Amidst this flurry of AI advancements, Meta has unveiled its latest creation, MusicGen—an AI generator with the ability to transform text into melodies. This innovative tool boasts a user-friendly interface, enabling users to input prompts describing the desired style or type of music they wish to generate. Additionally, MusicGen offers the option to modify existing tracks, allowing users to transform familiar melodies and compositions into unique creations. We gave it a try. Here are five of our take aways:
The generates samples are super short
Right now, MusicGen is only able to spit out samples that are between 10 and 15 seconds in length. Perhaps just enough for a snappy reel or TikTok. But, given the significant GPU power the interfaces uses to generate the samples, it’s a lot of work for very little payoff.
Quality is not really a thing here
The samples produced by MusicGen showcase harmonies that predominantly reside within simpler musical scales. There isn’t a lot of complexity going on, even if your text prompts are very detailed or specific. The music sounds at best like the sort of royalty free stock music you might find online or soundtrack a reality show on Netflix.
The interface is very user friendly
The interface is fairly simple to navigate. MusicGen allows you input description prompts via text, and also allows you to input a melody as a condition via an audio file upload or using a microphone. The actual music results from a deep learning language sourced from open-source technology, which Meta has extensively trained using a vast music library spanning over 20,000 hours. This expansive collection comprises 10,000 hours of licensed tracks and an impressive 390,000 instrumental tracks.
Expect long waiting times and less than ideal accuracy
We waited about twenty minutes for MusicGen to generate a 15 second clip from our prompts.
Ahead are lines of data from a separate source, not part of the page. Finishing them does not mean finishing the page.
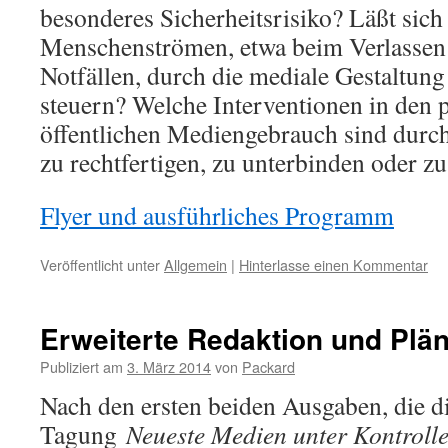
besonderes Sicherheitsrisiko? Läßt sich
Menschenströmen, etwa beim Verlassen
Notfällen, durch die mediale Gestaltung
steuern? Welche Interventionen in den 
öffentlichen Mediengebrauch sind durc
zu rechtfertigen, zu unterbinden oder z
Flyer und ausführliches Programm
Veröffentlicht unter
Allgemein
|
Hinterlasse einen Kommentar
Erweiterte Redaktion und Plän
Publiziert am
3. März 2014
von
Packard
Nach den ersten beiden Ausgaben, die di
Tagung
Neueste Medien unter Kontrol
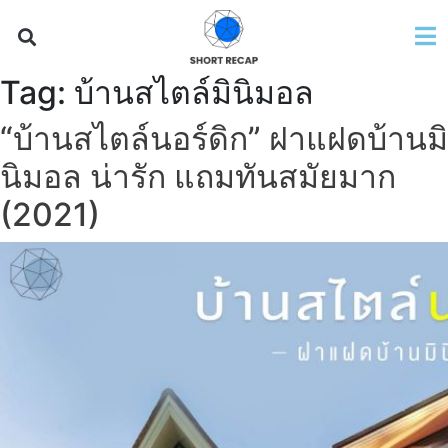
Tag:
บ้านสไตล์มินิมอล
“บ้านสไตล์นอร์ดิก” ฝาแฝดบ้านมิ
นิมอล น่ารัก แถมทันสมัยมาก
(2021)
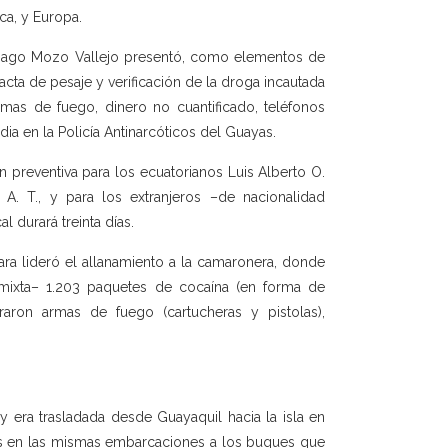
ca, y Europa.
Santiago Mozo Vallejo presentó, como elementos de
acta de pesaje y verificación de la droga incautada
rmas de fuego, dinero no cuantificado, teléfonos
a en la Policía Antinarcóticos del Guayas.
 preventiva para los ecuatorianos Luis Alberto O.
 A. T., y para los extranjeros –de nacionalidad
l durará treinta días.
ra lideró el allanamiento a la camaronera, donde
mixta– 1.203 paquetes de cocaína (en forma de
traron armas de fuego (cartucheras y pistolas),
.
y era trasladada desde Guayaquil hacia la isla en
las en las mismas embarcaciones a los buques que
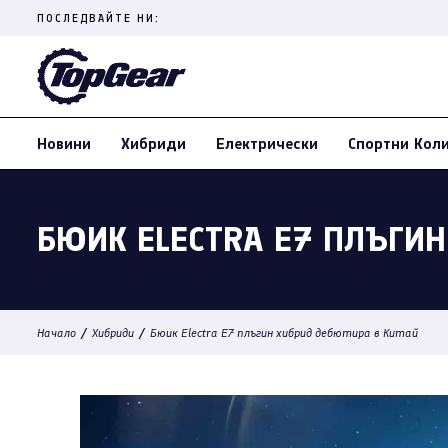
Skip
ПОСЛЕДВАЙТЕ НИ:
to
content
(Press
Enter)
Новини
Хибриди
Електрически
Спортни Кол
БЮИК ELECTRA E7 ПЛЪГИН
/
/
Начало
Хибриди
Бюик Electra E7 плъгин хибрид дебютира в Китай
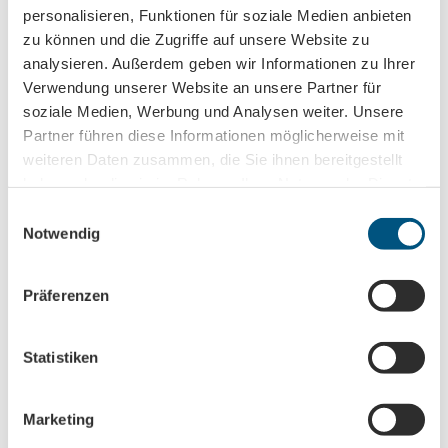
personalisieren, Funktionen für soziale Medien anbieten
zu können und die Zugriffe auf unsere Website zu
analysieren. Außerdem geben wir Informationen zu Ihrer
Verwendung unserer Website an unsere Partner für
soziale Medien, Werbung und Analysen weiter. Unsere
Nearby
View on map
Partner führen diese Informationen möglicherweise mit
weiteren Daten zusammen, die Sie ihnen bereitgestellt
haben oder die sie im Rahmen Ihrer Nutzung der Dienste
Place of interest
gesammelt haben.
E
Notwendig
i
n
Contact
w
Präferenzen
i
Zschortauer Straße 60
l
04129
Leipzig
l
Statistiken
+49 341 / 909 705 - 30
i
info@team-duell.de
g
Marketing
u
Facebook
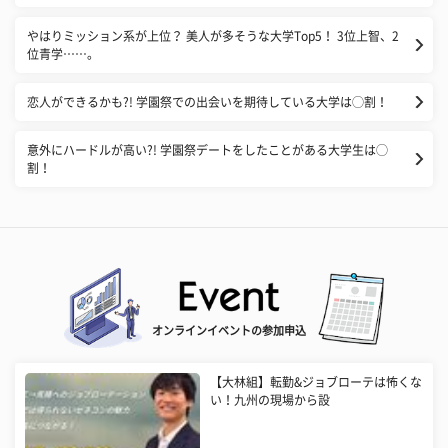
やはりミッション系が上位？ 美人が多そうな大学Top5！ 3位上智、2
位青学……。
恋人ができるかも?! 学園祭での出会いを期待している大学は◯割！
意外にハードルが高い?! 学園祭デートをしたことがある大学生は◯
割！
オンラインイベントの参加申込
【大林組】転勤&ジョブローテは怖くな
い！九州の現場から設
This waiting time can vary depending on how many other users there are in the queue, but it’s still a lengthy wait. As for the accuracy of the generated sound clip, see MusicGen’s response to our prompt “90’s drum and bass beat with acid house melody and Burial style ambience at 130bpm” below.
Do we even need a tool like this?
Honestly? No. It’s difficult to think of any sort of purpose that MusicGen might fulfil that doesn’t take away from actual musicians and producers in a market that’s already spread thin. It might prove useful as a creative tool for producers looking to brainstorm or find their way out of a rut, and shows some promise as a tool for content creators to generate their own royalty free music for reels and TikTok content. Beyond that, it’s hard to imagine how a tool that lacks human intuition and creativity could possibly generate music you’d actually want to listen to, or buy.